_Instruction_.
Set down the listing below line for line without any change, beginning at its first line and ending with, and including, the line that contains "ALTCS (ARIZONA LONG TERM CARE)".

****

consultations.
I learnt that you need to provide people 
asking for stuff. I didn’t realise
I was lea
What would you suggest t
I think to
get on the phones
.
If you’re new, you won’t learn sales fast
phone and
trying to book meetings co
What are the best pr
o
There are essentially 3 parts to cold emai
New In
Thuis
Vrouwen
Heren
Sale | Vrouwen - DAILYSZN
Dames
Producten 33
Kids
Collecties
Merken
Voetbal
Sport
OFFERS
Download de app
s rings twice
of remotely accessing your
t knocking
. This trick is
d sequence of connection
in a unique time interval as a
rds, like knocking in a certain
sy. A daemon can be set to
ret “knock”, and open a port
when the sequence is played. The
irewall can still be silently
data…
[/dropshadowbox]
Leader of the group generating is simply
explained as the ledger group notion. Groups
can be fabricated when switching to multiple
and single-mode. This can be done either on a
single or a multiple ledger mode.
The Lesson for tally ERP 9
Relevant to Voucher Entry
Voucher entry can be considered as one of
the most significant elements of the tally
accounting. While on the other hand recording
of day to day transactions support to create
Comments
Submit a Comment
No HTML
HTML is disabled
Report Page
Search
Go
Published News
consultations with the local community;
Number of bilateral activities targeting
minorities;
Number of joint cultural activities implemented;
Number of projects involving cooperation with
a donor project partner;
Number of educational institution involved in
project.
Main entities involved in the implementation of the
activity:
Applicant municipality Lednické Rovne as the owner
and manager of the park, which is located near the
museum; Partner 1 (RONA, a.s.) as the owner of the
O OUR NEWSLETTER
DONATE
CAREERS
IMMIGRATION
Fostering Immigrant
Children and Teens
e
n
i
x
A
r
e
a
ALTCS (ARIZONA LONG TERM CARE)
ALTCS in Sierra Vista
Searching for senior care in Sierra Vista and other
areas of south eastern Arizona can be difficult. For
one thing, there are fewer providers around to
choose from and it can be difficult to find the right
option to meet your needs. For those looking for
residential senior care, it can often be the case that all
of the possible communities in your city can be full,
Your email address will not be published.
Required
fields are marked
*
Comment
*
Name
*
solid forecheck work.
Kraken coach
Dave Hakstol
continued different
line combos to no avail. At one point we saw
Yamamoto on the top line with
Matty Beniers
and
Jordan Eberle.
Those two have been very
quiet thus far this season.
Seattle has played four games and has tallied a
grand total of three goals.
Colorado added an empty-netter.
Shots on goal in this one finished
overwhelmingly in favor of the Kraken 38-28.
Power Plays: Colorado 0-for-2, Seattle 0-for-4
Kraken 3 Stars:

****

_Task result_.
consultations.
I learnt that you need to provide people 
asking for stuff. I didn’t realise
I was lea
What would you suggest t
I think to
get on the phones
.
If you’re new, you won’t learn sales fast
phone and
trying to book meetings co
What are the best pr
o
There are essentially 3 parts to cold emai
New In
Thuis
Vrouwen
Heren
Sale | Vrouwen - DAILYSZN
Dames
Producten 33
Kids
Collecties
Merken
Voetbal
Sport
OFFERS
Download de app
s rings twice
of remotely accessing your
t knocking
. This trick is
d sequence of connection
in a unique time interval as a
rds, like knocking in a certain
sy. A daemon can be set to
ret “knock”, and open a port
when the sequence is played. The
irewall can still be silently
data…
[/dropshadowbox]
Leader of the group generating is simply
explained as the ledger group notion. Groups
can be fabricated when switching to multiple
and single-mode. This can be done either on a
single or a multiple ledger mode.
The Lesson for tally ERP 9
Relevant to Voucher Entry
Voucher entry can be considered as one of
the most significant elements of the tally
accounting. While on the other hand recording
of day to day transactions support to create
Comments
Submit a Comment
No HTML
HTML is disabled
Report Page
Search
Go
Published News
consultations with the local community;
Number of bilateral activities targeting
minorities;
Number of joint cultural activities implemented;
Number of projects involving cooperation with
a donor project partner;
Number of educational institution involved in
project.
Main entities involved in the implementation of the
activity:
Applicant municipality Lednické Rovne as the owner
and manager of the park, which is located near the
museum; Partner 1 (RONA, a.s.) as the owner of the
O OUR NEWSLETTER
DONATE
CAREERS
IMMIGRATION
Fostering Immigrant
Children and Teens
e
n
i
x
A
r
e
a
ALTCS (ARIZONA LONG TERM CARE)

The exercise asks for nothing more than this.